Index: sys/kern/uipc_usrreq.c
===================================================================
--- sys/kern/uipc_usrreq.c	(revision 268570)
+++ sys/kern/uipc_usrreq.c	(working copy)
@@ -467,6 +467,9 @@ uipc_bindat(int fd, struct socket *so, struct sock
 	cap_rights_t rights;
 	char *buf;
 
+	if (nam->sa_family != AF_UNIX)
+		return (EAFNOSUPPORT);
+
 	unp = sotounpcb(so);
 	KASSERT(unp != NULL, ("uipc_bind: unp == NULL"));
 
@@ -1278,6 +1281,9 @@ unp_connectat(int fd, struct socket *so, struct so
 	cap_rights_t rights;
 	int error, len;
 
+	if (nam->sa_family != AF_UNIX)
+		return (EAFNOSUPPORT);
+
 	UNP_LINK_WLOCK_ASSERT();
 
 	unp = sotounpcb(so);
Comment 10 Terry Lambert 2014-07-14 05:08:08 UTC
This seems like a great way of handling it.

It might be reasonable to not in the commit message about what's going on (not sure if a bugzilla link would be a reasonable thing, but if so, that's probably enough).
Comment 11 Kevin Lo freebsd_committer freebsd_triage 2014-07-14 06:04:47 UTC
Committed as r268601.  Thank you Terry.
Comment 12 Ed Maste freebsd_committer freebsd_triage 2018-10-10 14:00:16 UTC
r268601 is Make bind(2) and connect(2) return EAFNOSUPPORT for AF_UNIX on wrong address family.
https://reviews.freebsd.org/rS268601

Is there more to do or is this change sufficient?
Comment 13 Enji Cooper freebsd_committer freebsd_triage 2018-10-12 17:50:37 UTC
(In reply to Ed Maste from comment #12)

That is a good question. I will put this down as a reminder to look into in the next week or so.
Comment 14 Mark Johnston freebsd_committer freebsd_triage 2021-06-15 19:34:49 UTC
I don't think there is anything left to do here, so I'll preemptively close the PR.  Please feel free to re-open if necessary.

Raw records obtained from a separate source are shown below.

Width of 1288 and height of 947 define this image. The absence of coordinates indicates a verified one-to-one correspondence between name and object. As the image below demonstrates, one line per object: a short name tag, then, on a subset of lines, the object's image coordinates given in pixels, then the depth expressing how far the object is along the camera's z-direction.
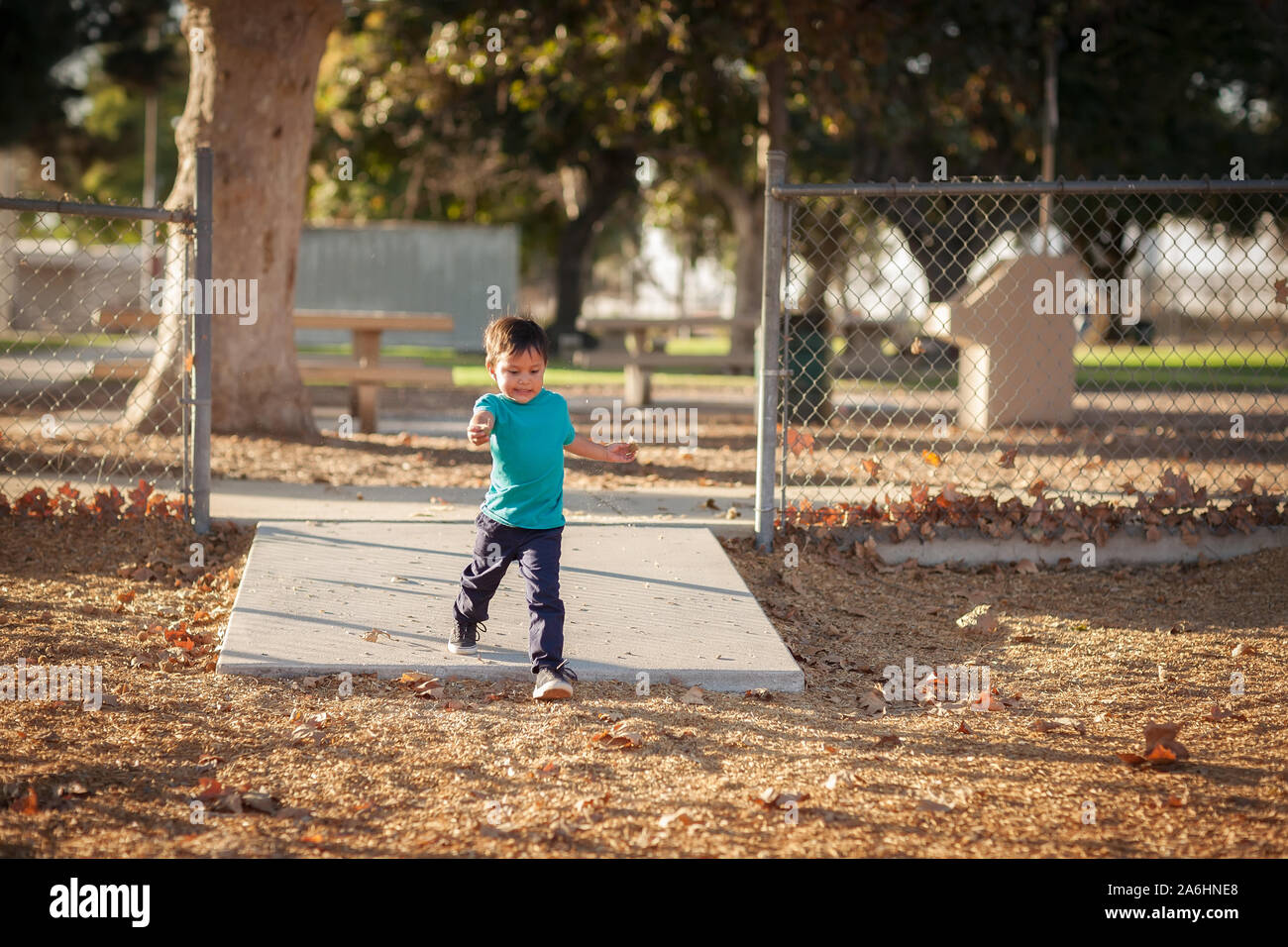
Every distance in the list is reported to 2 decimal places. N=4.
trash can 12.03
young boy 4.58
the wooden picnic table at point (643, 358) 13.76
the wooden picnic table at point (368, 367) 10.98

On top of the commited patch, we recently added more validation for sa_family and sa_len in various protocols.  This was because missing sa_len checks allowed programs to trigger out-of-bounds accesses in the kernel when examining protocol-specific sockaddr fields.  As a part of that, I moved checks out of the inpcb code and into specific procotol implementations.

In comment 4 we have:
-----
It's arguable that the check should actually be happening in a higher level protocol family function, or even based on protocol family metadata at one higher level than that, where the dispatch to the protocol family via AF_INET as the value got it into the protocol family code in the first place.

In other words, the upper layer bind/connect code prior to the protocol dispatch, based on a "check address family first" bit in the protocol family descriptor.
-----
which I agree with, but as I understand would be an enhancement rather than a bug fix.

We still deviate from POSIX in at least a couple of ways.  First, protocol implementations for connect(2) return ENOAFSUPPORT rather than EINVAL if the address family doesn't match what they expect.  I believe that is consistent with MacOS and Linux.  Second, the TCP and UDP implementations permit bind(2) on AF_INET sockets when sa_family == AF_UNSPEC and sin_addr == INADDR_ANY.  In other words, the check referenced in comment 7 is now enabled (albeit at a different layer), with this one exception required to avoid breaking some popular software, notably ttcp.